Mit einem aggressiven Marketing und günstigen Preise hat Dell auch in Deutschland dem Marktführer FSC stark zugesetzt. Selbst bei Aufträgen der öffentlichen Hand - früher eine Domäne von Siemens - kommt Dell mittlerweile zum Zug. Von Hammerstein musste denn auch zugeben, dass das Geschäft hier zu Lande zurückgeht und die Umsätze nur im Ausland steigen. Immerhin: Der Betriebsgewinn des Computerkonzerns betrug 2 Mill. Euro.

Vom Markt erwartet von Hammerstein zunächst keine Hilfe, denn mit einem schnellen Aufschwung rechnet in der IT-Branche momentan niemand. Wenn es gut laufe, werde 2003 eine leichte Erholung eintreten - so hofft der FSC-Chef. Er geht davon aus, dass er den Umsatz des vergangenen Geschäftsjahrs von 5,4 Mrd. Euro zumindest halten kann. Von einem Minus von 3 % bis zu einem Plus von 2 % sei alles möglich, schätzt von Hammerstein. Zum Vergleich: Im Geschäftsjahr 2000/2001 nahm FSC noch 5,9 Mrd. Euro ein.

Operativ werde das Münchener Unternehmen mit offiziellem Firmensitz in Holland in jedem Fall ein positives Ergebnis erzielen. Wegen der Kosten für den Personalabbau werde der Gewinn aber sinken.

Weitere Entlassungen stünden derzeit nicht an, nachdem im laufenden Jahr bereits 300 Leute gehen mussten. Um die Kosten zu drücken und Arbeitsplätze zu erhalten, hat FSC seit diesem Sommer die Wochenarbeitszeit seiner Beschäftigten um zwei Stunden pro Woche gesenkt. Führungskräfte müssen auf Urlaub und einen wesentlichen Teil ihrer Bezüge verzichten.

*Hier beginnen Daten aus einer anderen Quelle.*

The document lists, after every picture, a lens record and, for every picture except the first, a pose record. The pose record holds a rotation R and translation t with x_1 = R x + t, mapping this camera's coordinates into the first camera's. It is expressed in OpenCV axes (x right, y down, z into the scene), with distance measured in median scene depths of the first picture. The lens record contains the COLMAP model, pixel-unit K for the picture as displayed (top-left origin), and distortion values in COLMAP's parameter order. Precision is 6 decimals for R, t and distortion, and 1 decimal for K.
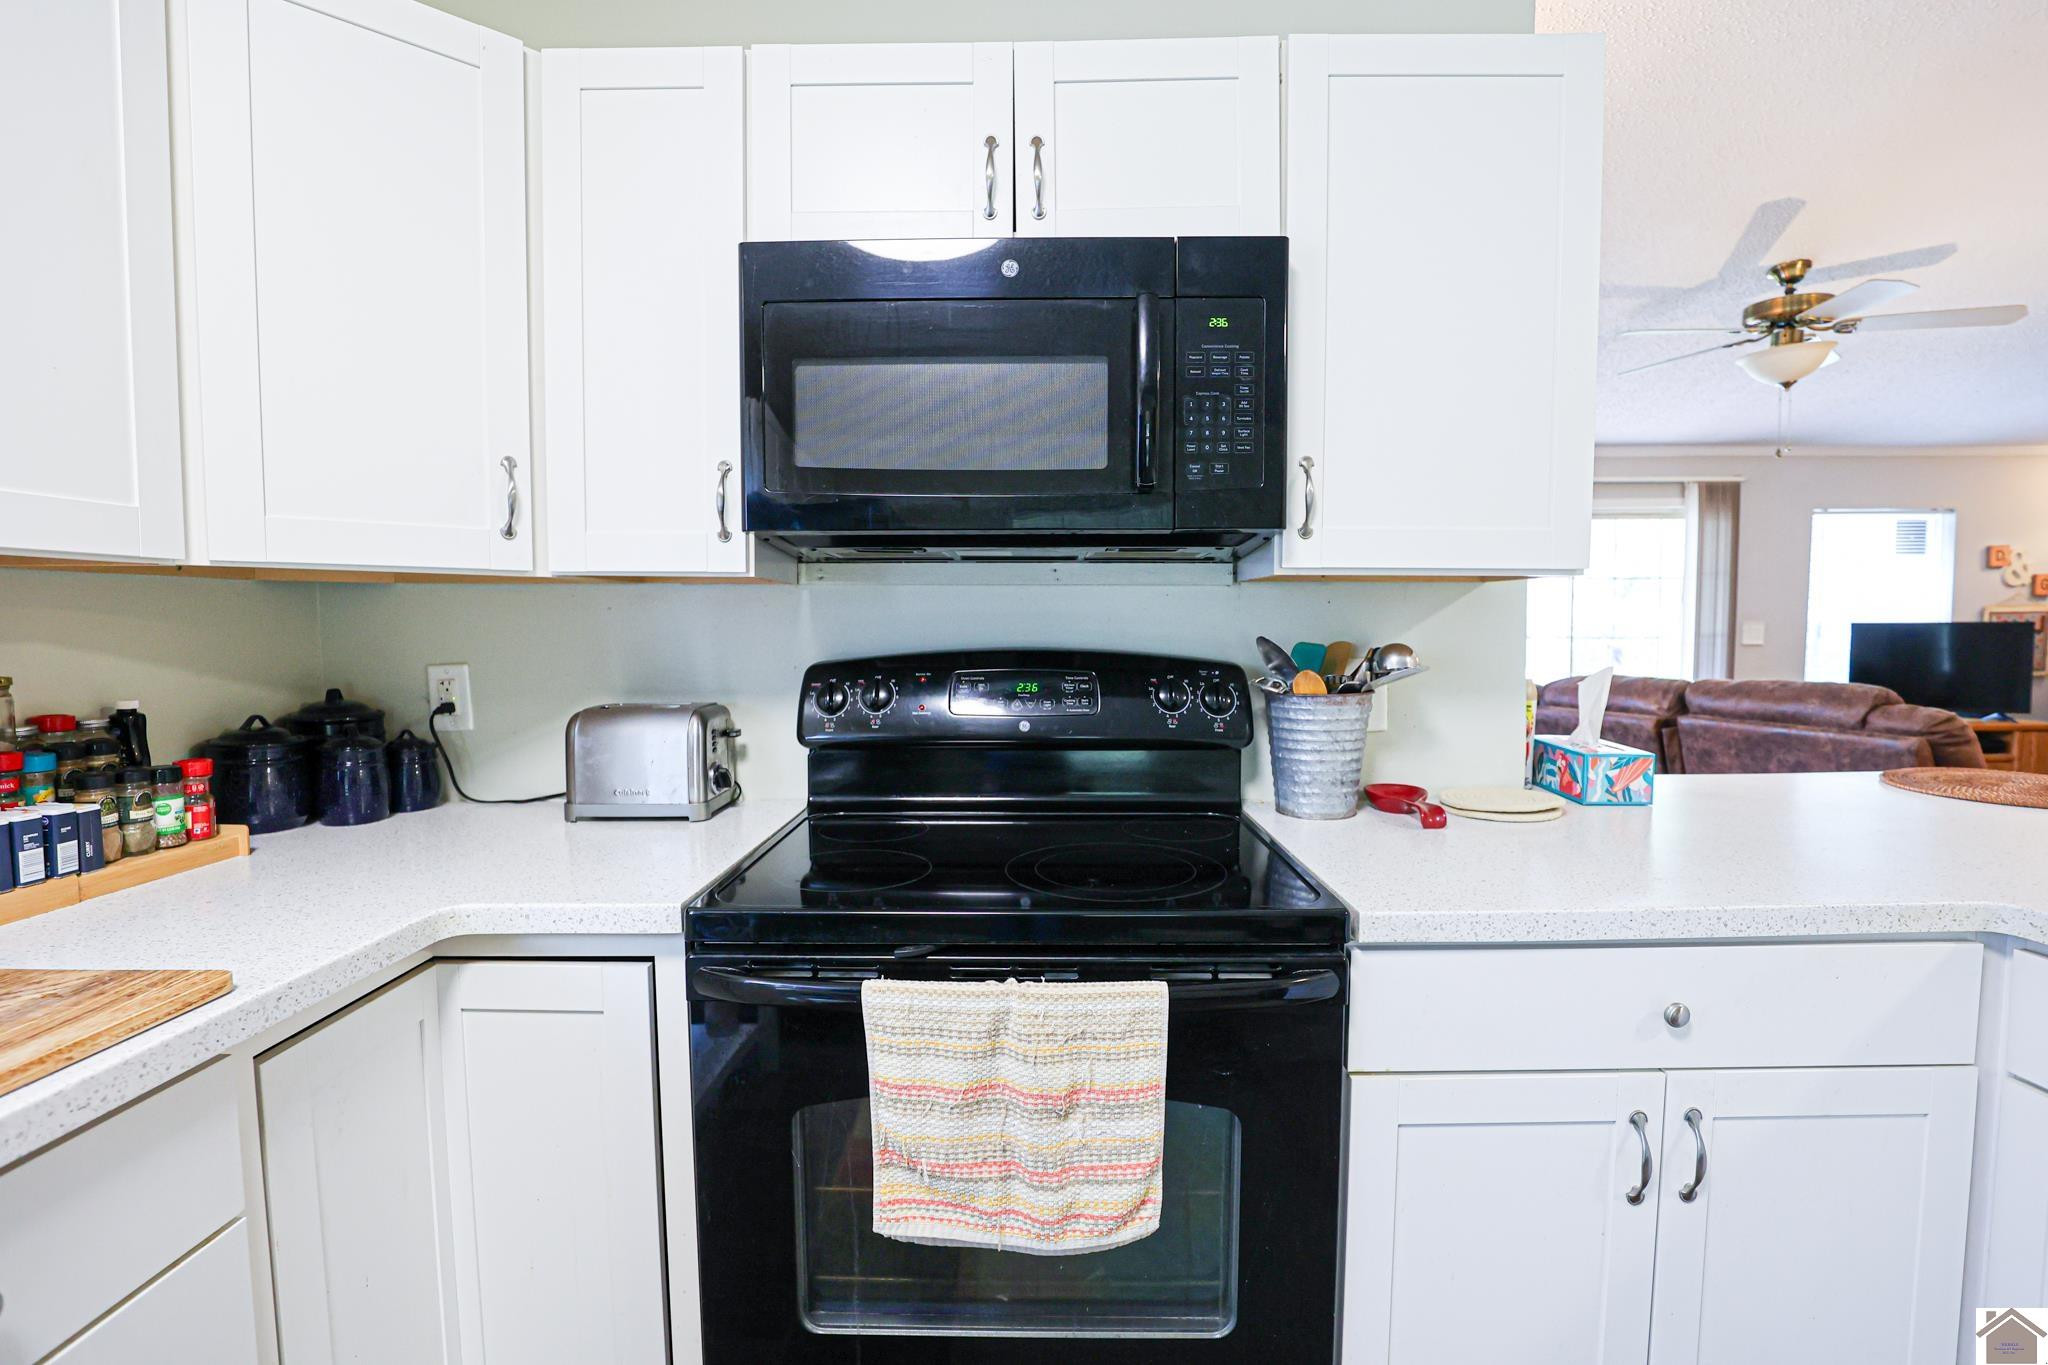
lens RADIAL K [[944.0, 0, 1022.9], [0, 944.0, 684.8], [0, 0, 1]] dist [-0.029017, 0.001442]
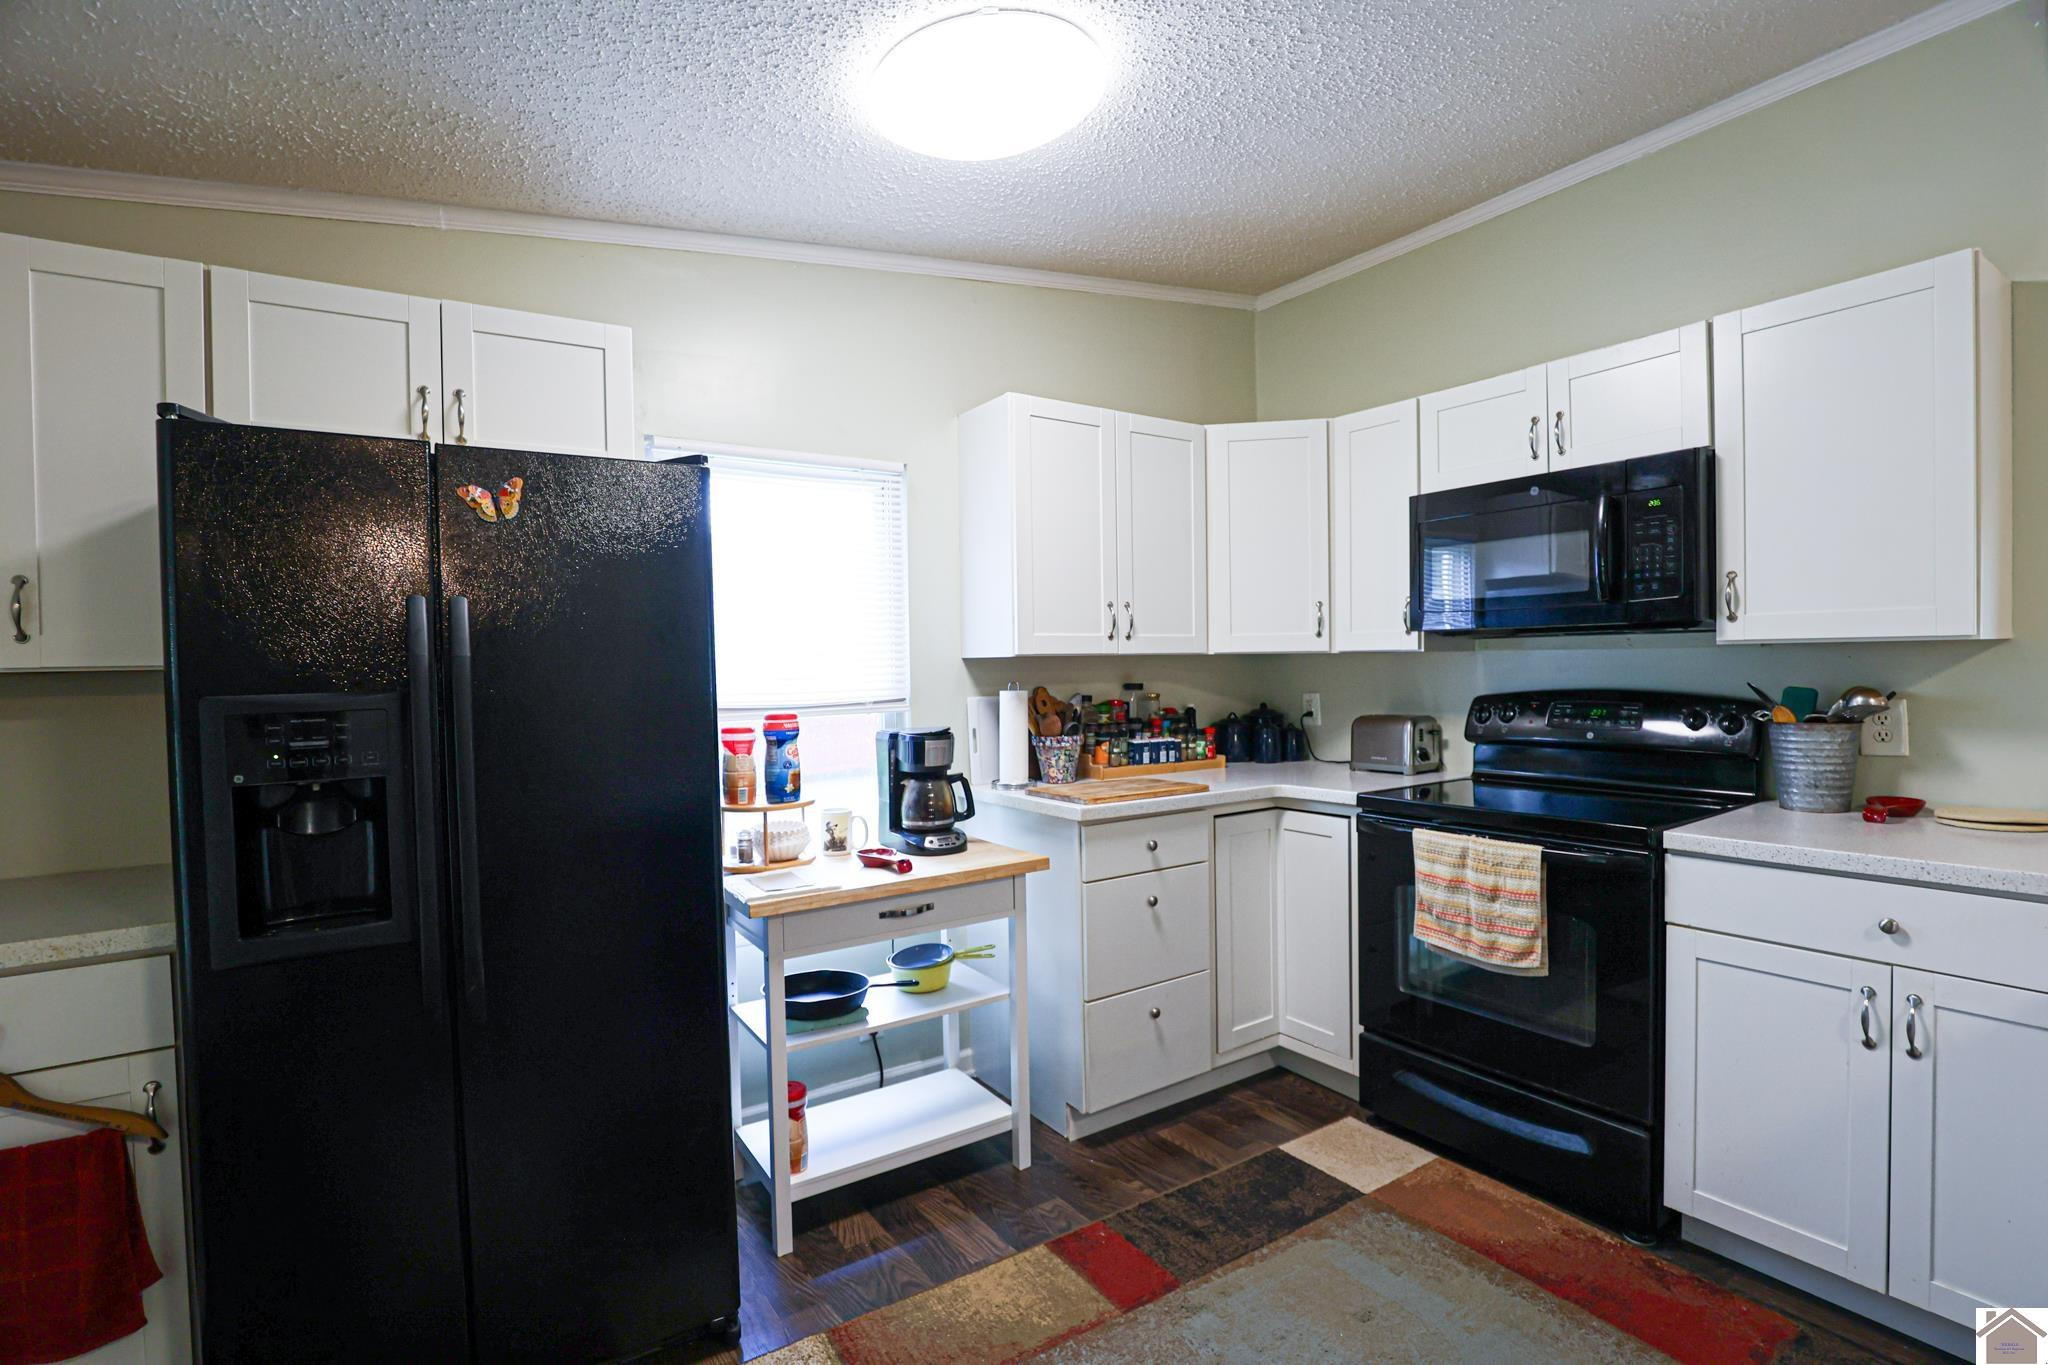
lens RADIAL K [[944.0, 0, 1019.7], [0, 944.0, 688.1], [0, 0, 1]] dist [-0.029017, 0.001442]
pose [[0.571533, 0.011483, -0.820499, 0.964891], [-0.037820, 0.999208, -0.012360, 0.023799], [0.819707, 0.038095, 0.571515, -0.949646]]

Ähnliche Strategien, um einen Stellenabbau zu vermeiden, verfolgt auch der IT-Dienstleister Siemens Business Services und der deutsche Ableger des amerikanischen Software-Konzerns Oracle. Die IG Metall hat die Zugeständnisse der Mitarbeiter heftig kritisiert und beklagt, dass Beschäftigungszusagen der Arbeitgeber ausgeblieben sind. Die Sparmaßnahmen bei FSC laufen Ende des Jahres aus und werden vorerst nicht verlängert, weil die Kostenziele mit dem Personalabbau erreicht worden seien, sagte von Hammerstein. Derzeit stehen 7 600 Mitarbeiter bei FSC auf den Lohnlisten.

In dem Gemeinschaftsunternehmen haben Fujitsu und Siemens seit Herbst 1999 ihr europäisches Computergeschäft gebündelt. Vergangenes Geschäftsjahr (31. März) erwirtschaftete das Unternehmen mit einem Vorsteuergewinn von 29 Mill. Euro zum ersten Mal schwarze Zahlen.

Anfang der Woche kündigten Fujitsu und Siemens an, dass die Japaner künftig Personalcomputer von FSC weltweit vermarkten werden. Bislang hatten die Asiaten außerhalb Europas ihre eigenen PC vertrieben. In anderen Bereichen vertreibt Fujitsu die FSC-Produkte schon länger. Übernahmen oder Fusionen seien nicht geplant, heißt es bei FSC. Vielmehr gehe es darum, global agierenden Kunden weltweit die gleichen Produkte anbieten zu können.